The partnership with Leeds is expected to be followed by a number of other universities.

Mr Horrocks says that it creates an alternative path with "real quality and credibility" which could help more part-time students to improve their qualifications.

The traditional three-year, residential university system would not disappear, he said, but for many people that remained "too conventional, too inflexible, too locked down".

But he said that cost remained a barrier to part-time learning. In England, he said, there is "still a fall out from the tuition fees increase".

Universities should see online learning as a way to extend the reach of their research and scholarship.
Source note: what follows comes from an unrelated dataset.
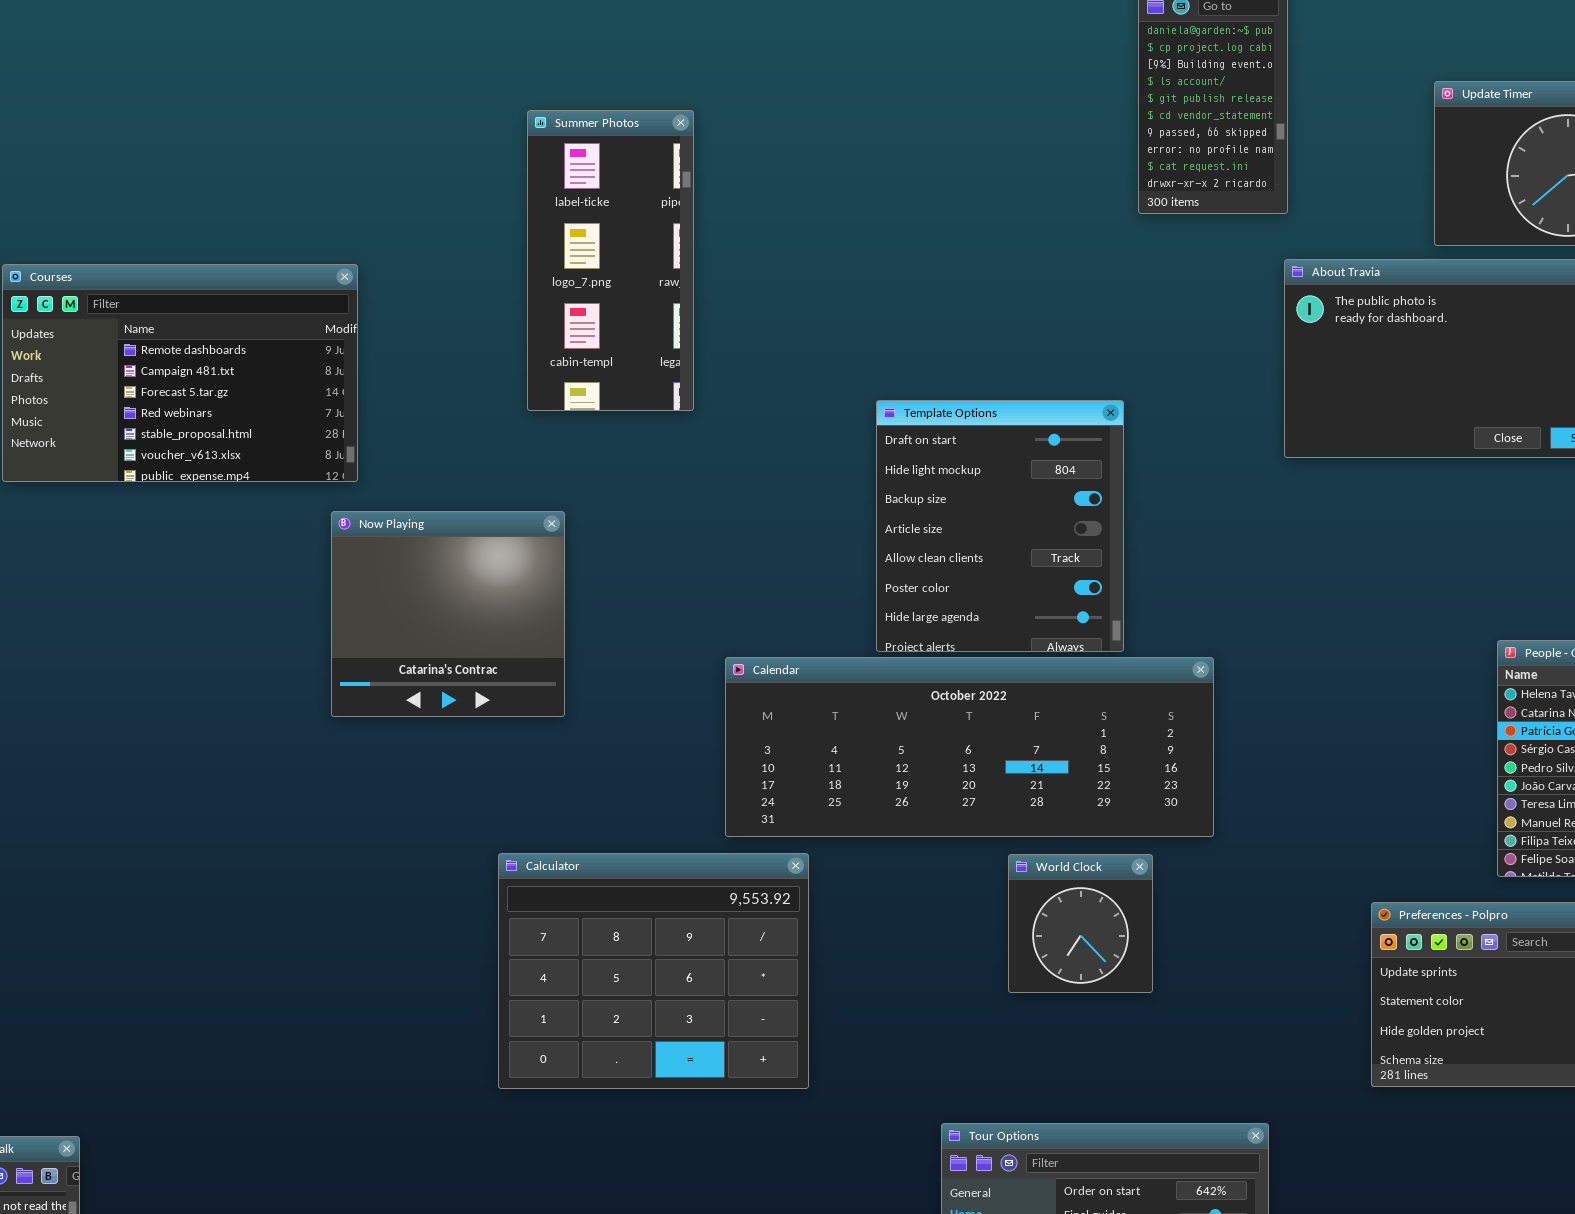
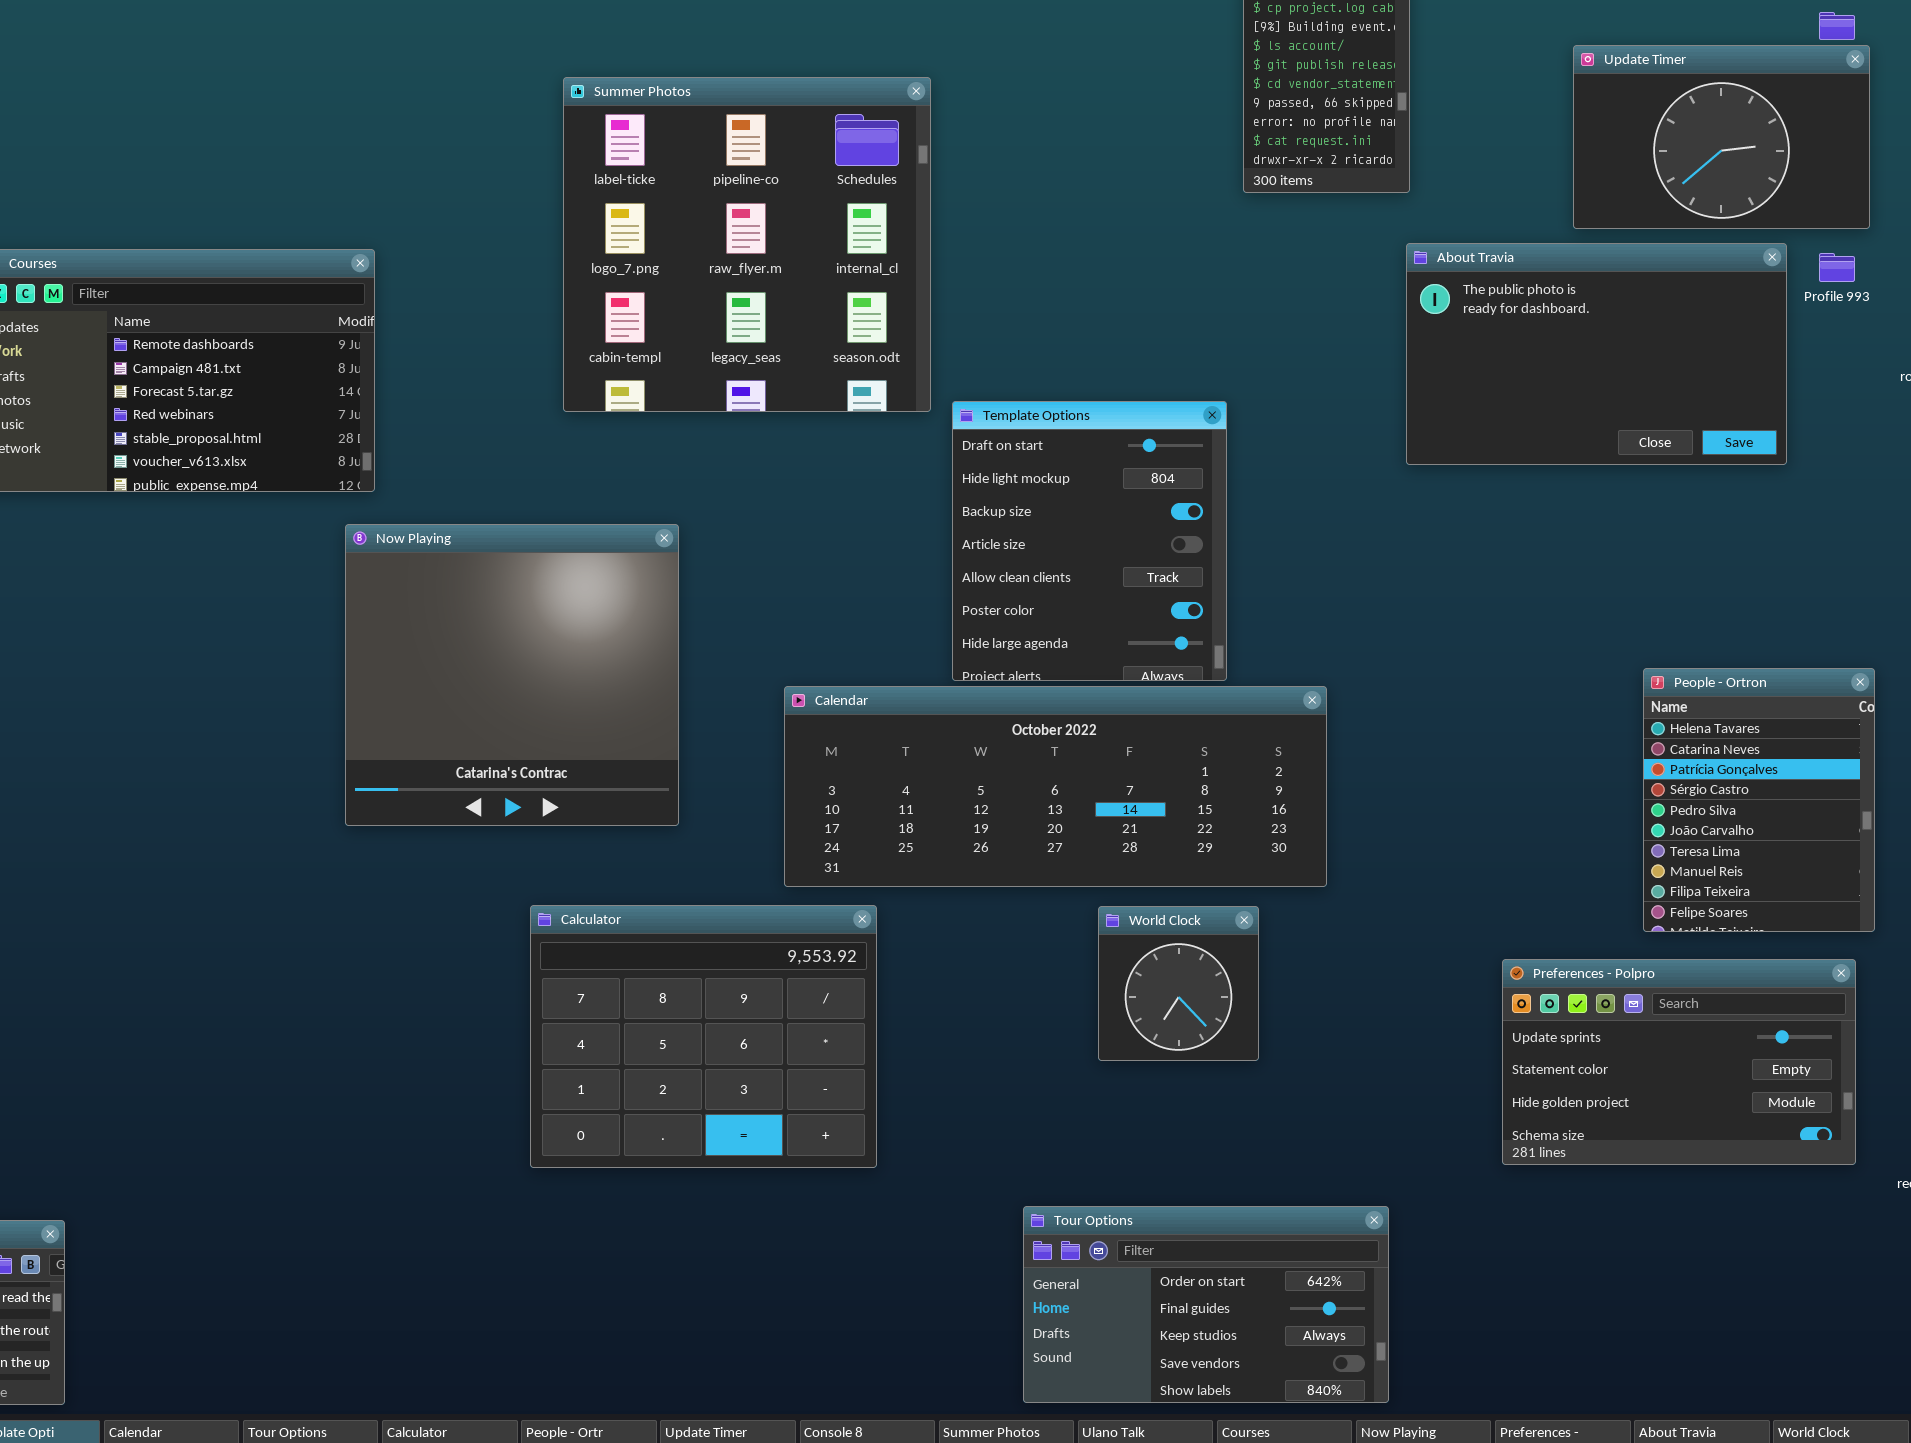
Summer Photos: [527,110,694,411] -> [563,77,931,412], resized
Now Playing: [331,511,565,717] -> [345,524,679,826], resized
"A digital platform is the purest form of an ideas marketplace. If you've got the greatest ideas, why wouldn't you want to be on an open platform where your learning can create great social, cultural and economic benefits?"

Simon Nelson, Futurelearn's chief executive, says the technology and quality of online learning has been rapidly improving and that the impact of digital technology on education was accelerating.

"Universities are looking at a world that is going more digital, more quickly than they are comfortable with - and they are having to think about their digital strategy," said Mr Nelson.

Neil Morris, director of digital learning at the University of Leeds, said this was a step towards a more "pick and mix" style of higher education, in which students could have a much more customised approach to learning.

Prof Morris said that it could lead to students putting together their own degree courses, studying different units from different universities and mixing online learning with residential courses.